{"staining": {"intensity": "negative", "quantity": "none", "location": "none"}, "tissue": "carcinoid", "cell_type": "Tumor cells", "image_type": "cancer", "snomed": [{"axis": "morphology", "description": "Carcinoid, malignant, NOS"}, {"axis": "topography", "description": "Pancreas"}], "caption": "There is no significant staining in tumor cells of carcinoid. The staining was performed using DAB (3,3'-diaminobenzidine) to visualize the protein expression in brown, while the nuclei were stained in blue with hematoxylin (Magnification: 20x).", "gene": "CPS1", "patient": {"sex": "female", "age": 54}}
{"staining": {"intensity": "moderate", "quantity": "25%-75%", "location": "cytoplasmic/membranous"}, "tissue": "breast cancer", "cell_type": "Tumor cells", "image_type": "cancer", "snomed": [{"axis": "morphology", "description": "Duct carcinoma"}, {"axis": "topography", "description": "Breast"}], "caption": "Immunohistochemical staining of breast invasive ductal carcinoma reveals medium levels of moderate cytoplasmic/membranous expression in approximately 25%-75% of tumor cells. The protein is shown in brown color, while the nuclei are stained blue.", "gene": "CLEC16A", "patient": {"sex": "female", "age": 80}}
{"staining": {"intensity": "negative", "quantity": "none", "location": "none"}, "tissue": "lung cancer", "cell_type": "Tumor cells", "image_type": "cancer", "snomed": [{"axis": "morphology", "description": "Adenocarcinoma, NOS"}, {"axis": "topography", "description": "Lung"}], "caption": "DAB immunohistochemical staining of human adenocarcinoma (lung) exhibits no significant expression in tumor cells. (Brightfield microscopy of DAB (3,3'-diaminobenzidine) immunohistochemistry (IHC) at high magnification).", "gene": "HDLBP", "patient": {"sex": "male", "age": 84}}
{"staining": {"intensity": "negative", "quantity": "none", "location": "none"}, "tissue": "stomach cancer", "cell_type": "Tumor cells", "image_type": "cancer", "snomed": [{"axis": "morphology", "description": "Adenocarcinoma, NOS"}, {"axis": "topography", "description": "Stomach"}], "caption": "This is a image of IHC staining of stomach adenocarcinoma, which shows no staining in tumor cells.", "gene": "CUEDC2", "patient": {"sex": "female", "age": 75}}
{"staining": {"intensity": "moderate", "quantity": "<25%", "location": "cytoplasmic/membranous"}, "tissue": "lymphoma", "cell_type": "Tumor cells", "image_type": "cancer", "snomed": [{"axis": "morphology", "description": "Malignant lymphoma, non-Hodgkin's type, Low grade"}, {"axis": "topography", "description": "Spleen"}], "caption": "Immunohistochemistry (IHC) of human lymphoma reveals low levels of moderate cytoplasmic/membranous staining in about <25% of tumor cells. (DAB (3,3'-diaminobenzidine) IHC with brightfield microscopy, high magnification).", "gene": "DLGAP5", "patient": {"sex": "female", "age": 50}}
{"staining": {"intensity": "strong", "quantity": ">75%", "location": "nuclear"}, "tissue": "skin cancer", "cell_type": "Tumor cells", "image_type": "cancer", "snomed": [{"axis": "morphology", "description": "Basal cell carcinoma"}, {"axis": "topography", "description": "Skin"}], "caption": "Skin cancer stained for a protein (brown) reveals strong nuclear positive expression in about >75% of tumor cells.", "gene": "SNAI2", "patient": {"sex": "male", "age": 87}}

## Task instructions
Which lines hold the word "blue"? Return all of them from the records above.

## Answer to this problem
{"staining": {"intensity": "negative", "quantity": "none", "location": "none"}, "tissue": "carcinoid", "cell_type": "Tumor cells", "image_type": "cancer", "snomed": [{"axis": "morphology", "description": "Carcinoid, malignant, NOS"}, {"axis": "topography", "description": "Pancreas"}], "caption": "There is no significant staining in tumor cells of carcinoid. The staining was performed using DAB (3,3'-diaminobenzidine) to visualize the protein expression in brown, while the nuclei were stained in blue with hematoxylin (Magnification: 20x).", "gene": "CPS1", "patient": {"sex": "female", "age": 54}}
{"staining": {"intensity": "moderate", "quantity": "25%-75%", "location": "cytoplasmic/membranous"}, "tissue": "breast cancer", "cell_type": "Tumor cells", "image_type": "cancer", "snomed": [{"axis": "morphology", "description": "Duct carcinoma"}, {"axis": "topography", "description": "Breast"}], "caption": "Immunohistochemical staining of breast invasive ductal carcinoma reveals medium levels of moderate cytoplasmic/membranous expression in approximately 25%-75% of tumor cells. The protein is shown in brown color, while the nuclei are stained blue.", "gene": "CLEC16A", "patient": {"sex": "female", "age": 80}}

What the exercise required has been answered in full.